Portrait of Mademoiselle Klaus Eduard Manet will remain in England Automatic translate
After an 8-month fundraising campaign, the Ashmolean Museum was able to acquire a painting of Portrait of Mademoiselle Claus by Edward Manet for £ 7,830,000 and save it, thereby, in the United Kingdom.
The painting was purchased by a foreign buyer in 2011 for $ 28.35 million. However, on the advice of the Committee on the Export of Works of Art, it was rated as having outstanding cultural significance. The export of the painting was temporarily banned, until August 7, 2012, by Minister of Culture Ed Vaizey.
The purchase of a painting for the Museum at 27% of its market value was funded by the state, the rest was private donations, grants from art funds, trusts, and commercial companies from around the world. As the director of the Museum, Dr. Christopher Brown, noted, this is the most significant acquisition in Ashmole’s history.
Manet was one of the greatest artists of the 19th century. His work was often shocking, but always admired the public. His fame grew rapidly, and by the beginning of the 20th century, paintings belonging to the artist’s brush were acquired by the largest museums in the world. Mane’s paintings are very few in private collections. Almost all the famous works of the master are now in France, in England they are present in the collections of the National Gallery and the Courto Institute in London. The appearance of the “Portrait of Mademoiselle Klaus” in the Ashmolean Museum’s collection, in addition to the already rich collection of Pissarro’s works, makes the Museum a leading world center for the study of the works of impressionists and post-impressionists.

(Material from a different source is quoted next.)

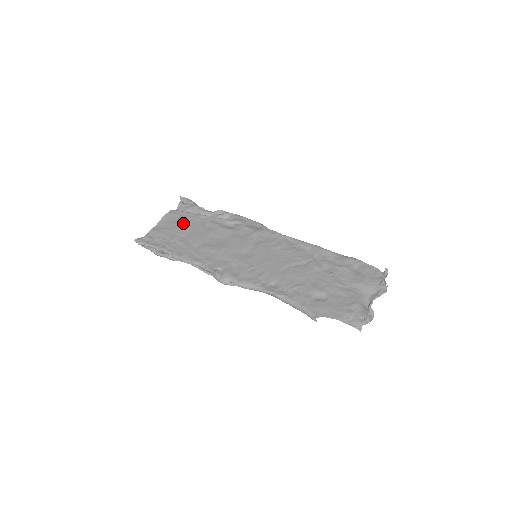
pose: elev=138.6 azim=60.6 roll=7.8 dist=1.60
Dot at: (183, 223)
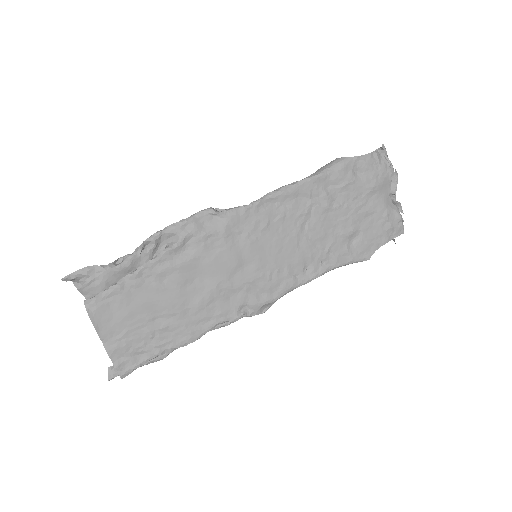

Depicted in the portrait, Fanny Claus (1846-77) was a close friend of Manet’s wife, Suzanne Leenhof. (Suzanne Leenhoff). The violinist, a member of the first female string quartet, Fanny was a member of a close-knit group of friends who sometimes acted as models for many artists. She married the artist Pierre Prince (1838-1913), a friend of Manet, and in 1869 died of tuberculosis at the age of 30.
"Portrait of Mademoiselle Klaus" will be exhibited for some time in the museum, after which, in 2013, will go on a tour of the UK.